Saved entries
───
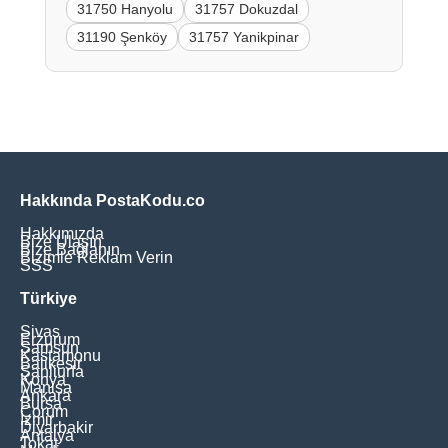
31750 Hanyolu
31757 Dokuzdal
31190 Şenköy
31757 Yanikpinar
Hakkında PostaKodu.co
Hakkımızda
Bize Ulaşın
Bize Bağlanın
Bizimle Reklam Verin
SSS
Türkiye
Sivas
Erzurum
Samsun
Kastamonu
Balikesir
Şanliurfa
Konya
Manisa
Ankara
Bursa
Çorum
İzmir
Diyarbakir
Antalya
Tokat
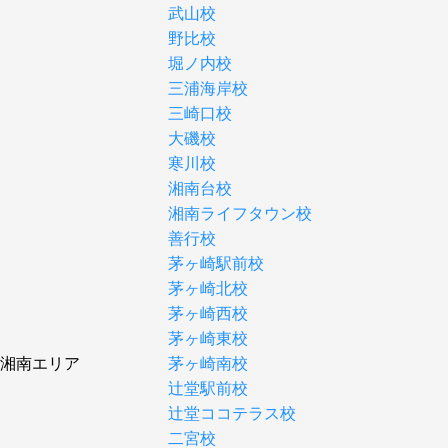
武山校
野比校
堀ノ内校
三浦海岸校
三崎口校
大磯校
寒川校
湘南台校
湘南ライフタウン校
善行校
茅ヶ崎駅前校
茅ヶ崎北校
茅ヶ崎西校
茅ヶ崎東校
湘南エリア
茅ヶ崎南校
辻堂駅前校
辻堂ココテラス校
二宮校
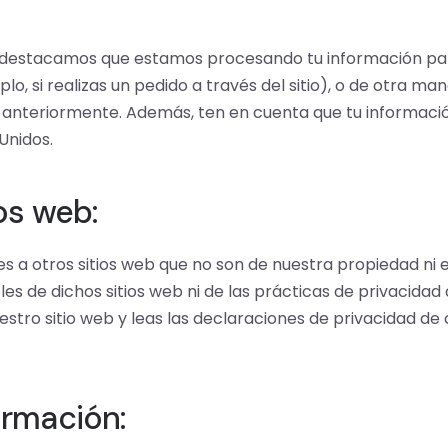
, destacamos que estamos procesando tu información par
, si realizas un pedido a través del sitio), o de otra ma
anteriormente. Además, ten en cuenta que tu informació
Unidos.
os web:
s a otros sitios web que no son de nuestra propiedad ni 
s de dichos sitios web ni de las prácticas de privacid
ro sitio web y leas las declaraciones de privacidad de 
ormación:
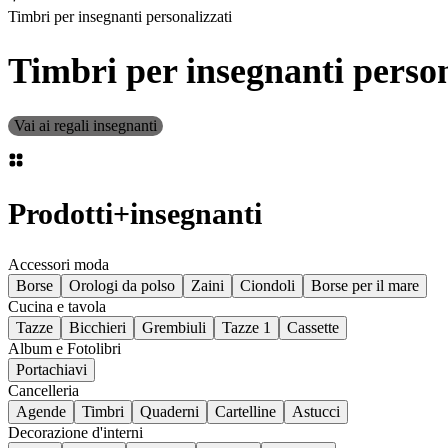
Timbri per insegnanti personalizzati
Timbri per insegnanti person
Vai ai regali insegnanti
Prodotti
+
insegnanti
Accessori moda
Borse
Orologi da polso
Zaini
Ciondoli
Borse per il mare
Cucina e tavola
Tazze
Bicchieri
Grembiuli
Tazze 1
Cassette
Album e Fotolibri
Portachiavi
Cancelleria
Agende
Timbri
Quaderni
Cartelline
Astucci
Decorazione d'interni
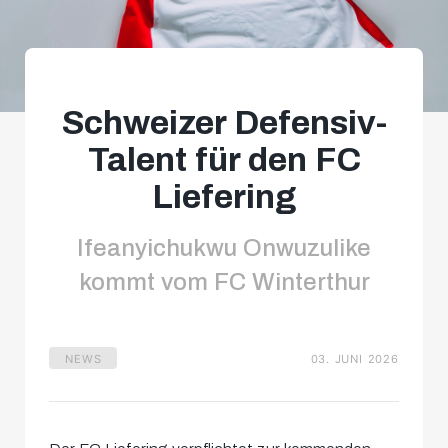
Schweizer Defensiv-
Talent für den FC
Liefering
Ifeanyichukwu Onwuzulike
kommt vom FC Winterthur
NEWS
03. JUNI 2026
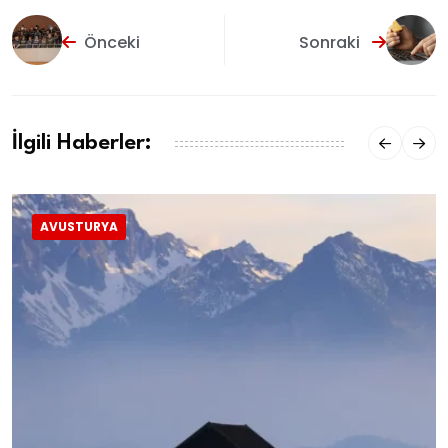
Önceki
Sonraki
İlgili Haberler:
AVUSTURYA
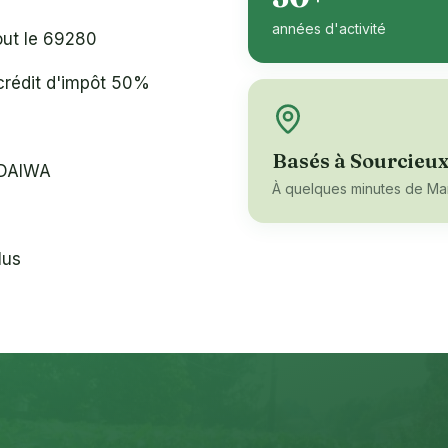
années d'activité
tout le 69280
crédit d'impôt 50%
Basés à Sourcieux
NDAIWA
À quelques minutes de
Mar
lus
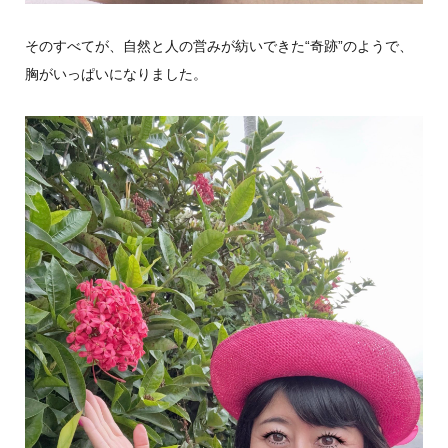
そのすべてが、自然と人の営みが紡いできた“奇跡”のようで、
胸がいっぱいになりました。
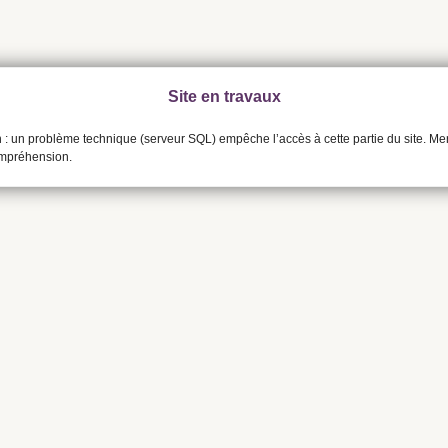
Site en travaux
n : un problème technique (serveur SQL) empêche l’accès à cette partie du site. Me
ompréhension.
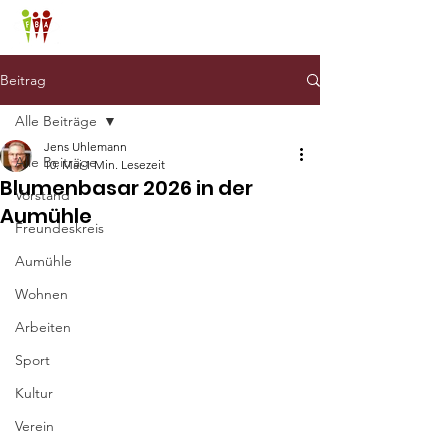
Freundeskreis Aumühle
Beitrag
Alle Beiträge
Jens Uhlemann
Alle Beiträge
10. Mai
1 Min. Lesezeit
Blumenbasar 2026 in der
Vorstand
Aumühle
Freundeskreis
Aumühle
Wohnen
Arbeiten
Sport
Kultur
Verein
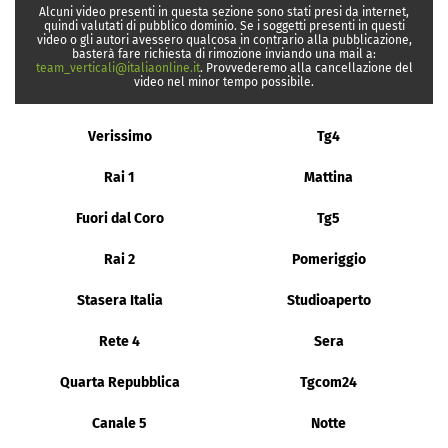
Alcuni video presenti in questa sezione sono stati presi da internet,
quindi valutati di pubblico dominio. Se i soggetti presenti in questi
video o gli autori avessero qualcosa in contrario alla pubblicazione,
basterà fare richiesta di rimozione inviando una mail a:
team_verticali@italiaonline.it
. Provvederemo alla cancellazione del
video nel minor tempo possibile.
Verissimo
Tg4
Rai 1
Mattina
Fuori dal Coro
Tg5
Rai 2
Pomeriggio
Stasera Italia
Studioaperto
Rete 4
Sera
Quarta Repubblica
Tgcom24
Canale 5
Notte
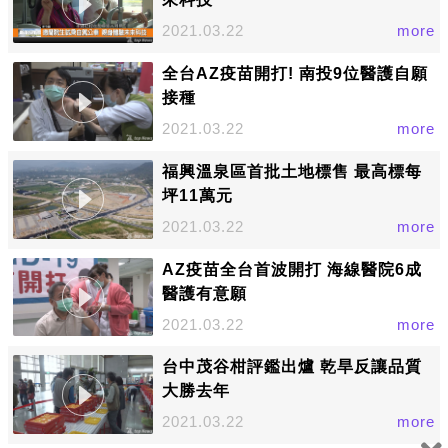
2021.03.22
more
全台AZ疫苗開打! 南投9位醫護自願
接種
2021.03.22
more
福興溫泉區首批土地標售 最高標每
坪11萬元
2021.03.22
more
AZ疫苗全台首波開打 海線醫院6成
醫護有意願
2021.03.22
more
台中茂谷柑評鑑出爐 乾旱反讓品質
大勝去年
2021.03.22
more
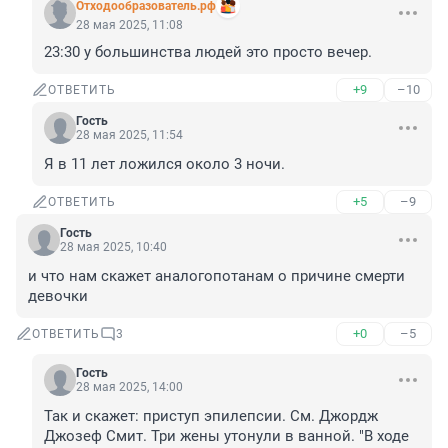
Отходообразователь.рф
28 мая 2025, 11:08
23:30 у большинства людей это просто вечер.
+9
–10
ОТВЕТИТЬ
Гость
28 мая 2025, 11:54
Я в 11 лет ложился около 3 ночи.
+5
–9
ОТВЕТИТЬ
Гость
28 мая 2025, 10:40
и что нам скажет аналогопотанам о причине смерти 
девочки
+0
–5
ОТВЕТИТЬ
3
Гость
28 мая 2025, 14:00
Так и скажет: приступ эпилепсии. См. Джордж 
Джозеф Смит. Три жены утонули в ванной. "В ходе 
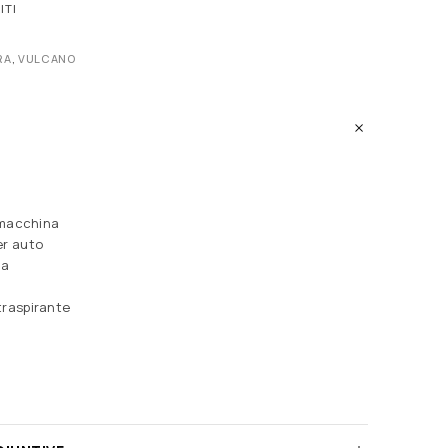
ITI
RA
,
VULCANO
a macchina
er auto
za
traspirante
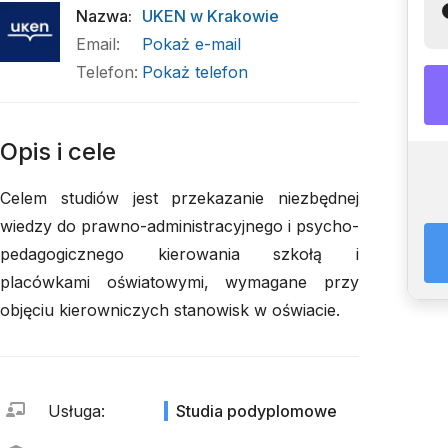
Nazwa
:
UKEN w Krakowie
Email
:
Pokaż e-mail
Telefon
:
Pokaż telefon
Opis i cele
Celem studiów jest przekazanie niezbędnej
wiedzy do prawno-administracyjnego i psycho-
pedagogicznego kierowania szkołą i
placówkami oświatowymi, wymagane przy
objęciu kierowniczych stanowisk w oświacie.
Usługa
:
Studia podyplomowe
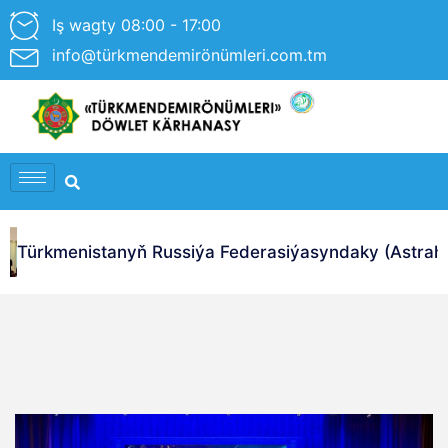
Iş wagty 08:00 - 17:00
info@türkmendemirönümleri.com.tm
Türkmenistanyň Russiýa Federasiýasyndaky (Astrahan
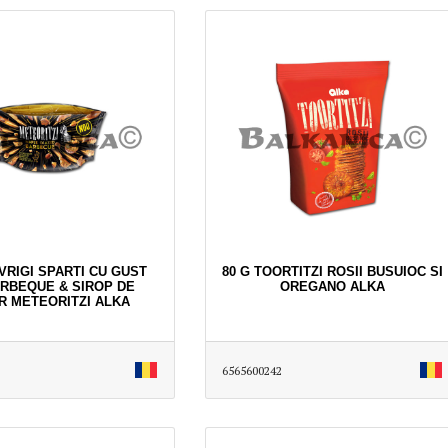
VRIGI SPARTI CU GUST
80 G TOORTITZI ROSII BUSUIOC SI
RBEQUE & SIROP DE
OREGANO ALKA
R METEORITZI ALKA
6565600242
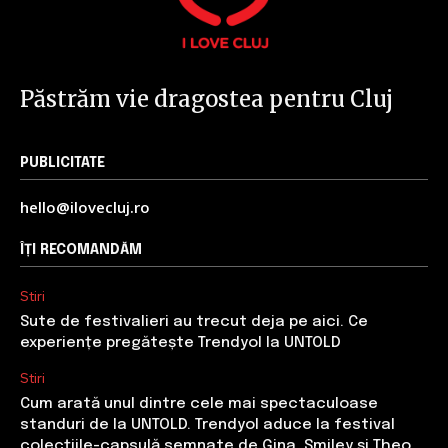
Păstrăm vie dragostea pentru Cluj
PUBLICITATE
hello@ilovecluj.ro
ÎȚI RECOMANDĂM
Stiri
Sute de festivalieri au trecut deja pe aici. Ce
experiențe pregătește Trendyol la UNTOLD
Stiri
Cum arată unul dintre cele mai spectaculoase
standuri de la UNTOLD. Trendyol aduce la festival
colecțiile-capsulă semnate de Gina, Smiley și Theo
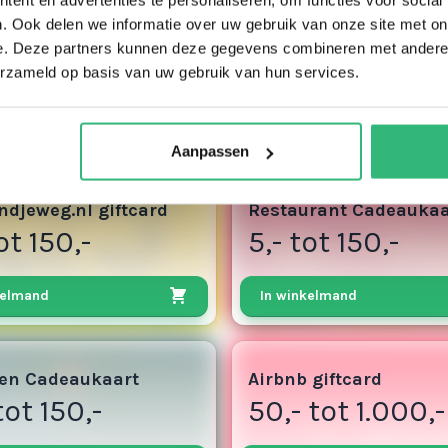
. Ook delen we informatie over uw gebruik van onze site met on
e. Deze partners kunnen deze gegevens combineren met andere i
erzameld op basis van uw gebruik van hun services.
Aanpassen
3
djeweg.nl giftcard
Restaurant Cadeaukaa
ot 150,-
5,- tot 150,-
kelmand
In winkelmand
50
en Cadeaukaart
Airbnb giftcard
tot 150,-
50,- tot 1.000,-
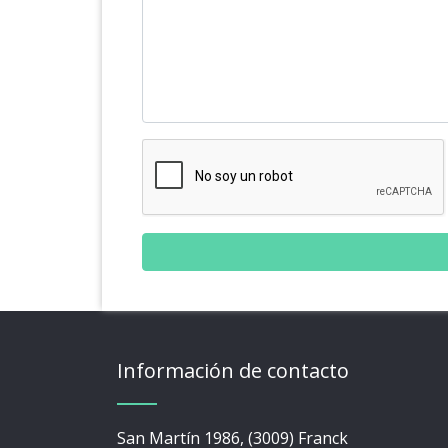
Información de contacto
San Martín 1986, (3009) Franck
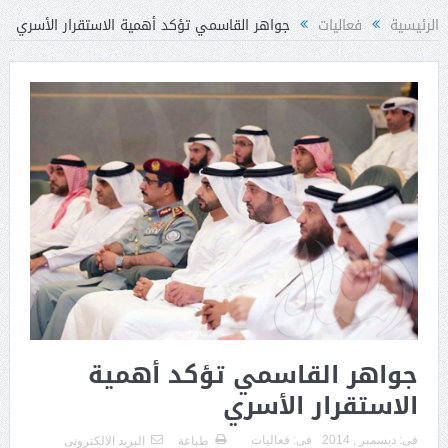
الرئيسية
فعاليات
جواهر القاسمي تؤكد أهمية الاستقرار الأسري
جواهر القاسمي تؤكد أهمية
الاستقرار الأسري
فى:
ديسمبر , 2014
فى:
فعاليات
طباعة
البريد الالكترونى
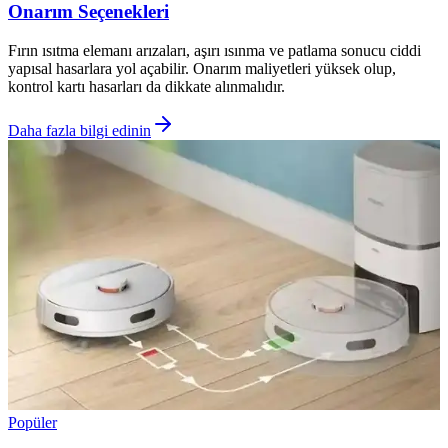
Onarım Seçenekleri
Fırın ısıtma elemanı arızaları, aşırı ısınma ve patlama sonucu ciddi
yapısal hasarlara yol açabilir. Onarım maliyetleri yüksek olup,
kontrol kartı hasarları da dikkate alınmalıdır.
Daha fazla bilgi edinin
Popüler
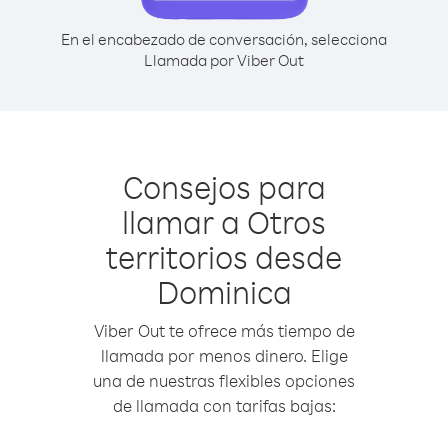
En el encabezado de conversación, selecciona
Llamada por Viber Out
Consejos para
llamar a Otros
territorios desde
Dominica
Viber Out te ofrece más tiempo de
llamada por menos dinero. Elige
una de nuestras flexibles opciones
de llamada con tarifas bajas:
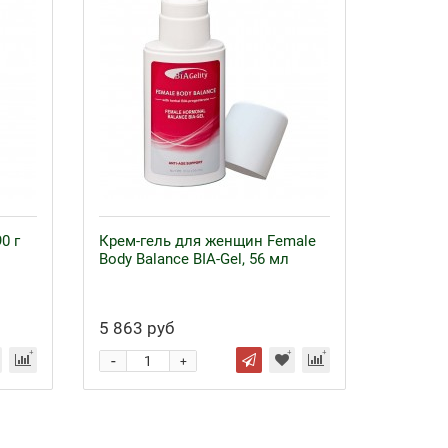
0 г
Крем-гель для женщин Female
Body Balance BIA-Gel, 56 мл
5 863 руб
-
+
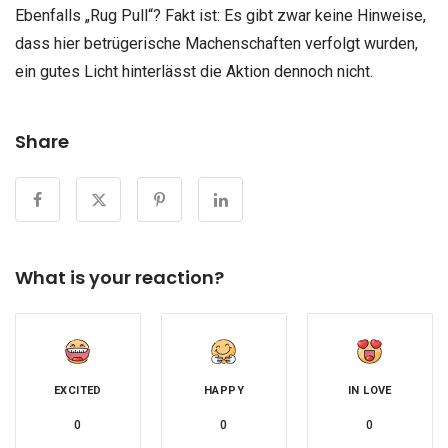
Ebenfalls „Rug Pull“? Fakt ist: Es gibt zwar keine Hinweise,
dass hier betrügerische Machenschaften verfolgt wurden,
ein gutes Licht hinterlässt die Aktion dennoch nicht.
Share
What is your reaction?
EXCITED
HAPPY
IN LOVE
0
0
0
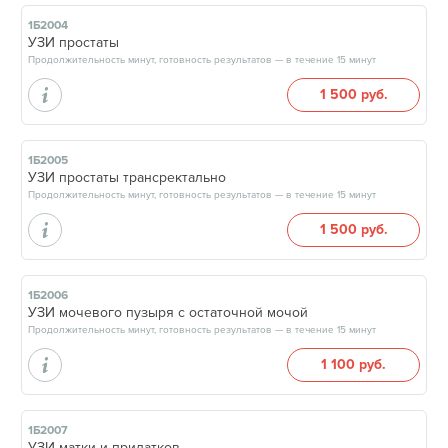
1Б2004
УЗИ простаты
Продолжительность минут, готовность результатов — в течение 15 минут
1 500 руб.
1Б2005
УЗИ простаты трансректально
Продолжительность минут, готовность результатов — в течение 15 минут
1 500 руб.
1Б2006
УЗИ мочевого пузыря с остаточной мочой
Продолжительность минут, готовность результатов — в течение 15 минут
1 100 руб.
1Б2007
УЗИ матки и придатков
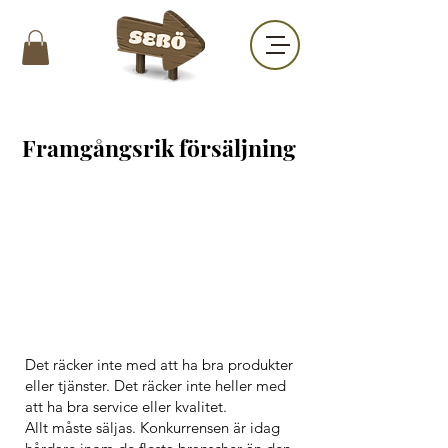
Framgångsrik försäljning
Det räcker inte med att ha bra produkter
eller tjänster. Det räcker inte heller med
att ha bra service eller kvalitet.
Allt måste säljas. Konkurrensen är idag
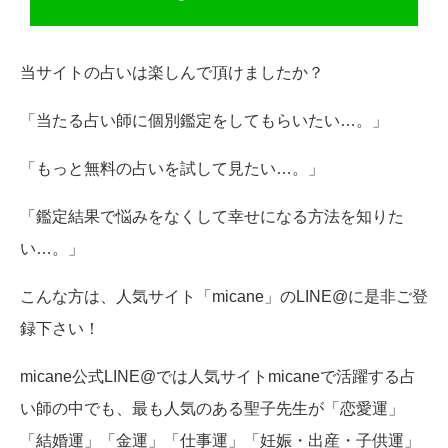
当サイトの占いは楽しんで頂けましたか？
「当たる占い師に個別鑑定をしてもらいたい…。」
「もっと無料の占いを試して見たい…。」
「鑑定結果で悩みをなくして幸せになる方法を知りた
い…。」
こんな方は、人気サイト「micane」のLINE@に是非ご登
録下さい！
micane公式LINE@では人気サイトmicaneで活躍する占
い師の中でも、最も人気のある聖子先生が「恋愛運」
「結婚運」「金運」「仕事運」「妊娠・出産・子供運」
───
Identify each line in the records above that contains the string "الأسري", and copy every such line.

جواهر القاسمي تؤكد أهمية الاستقرار الأسري
الاستقرار الأسري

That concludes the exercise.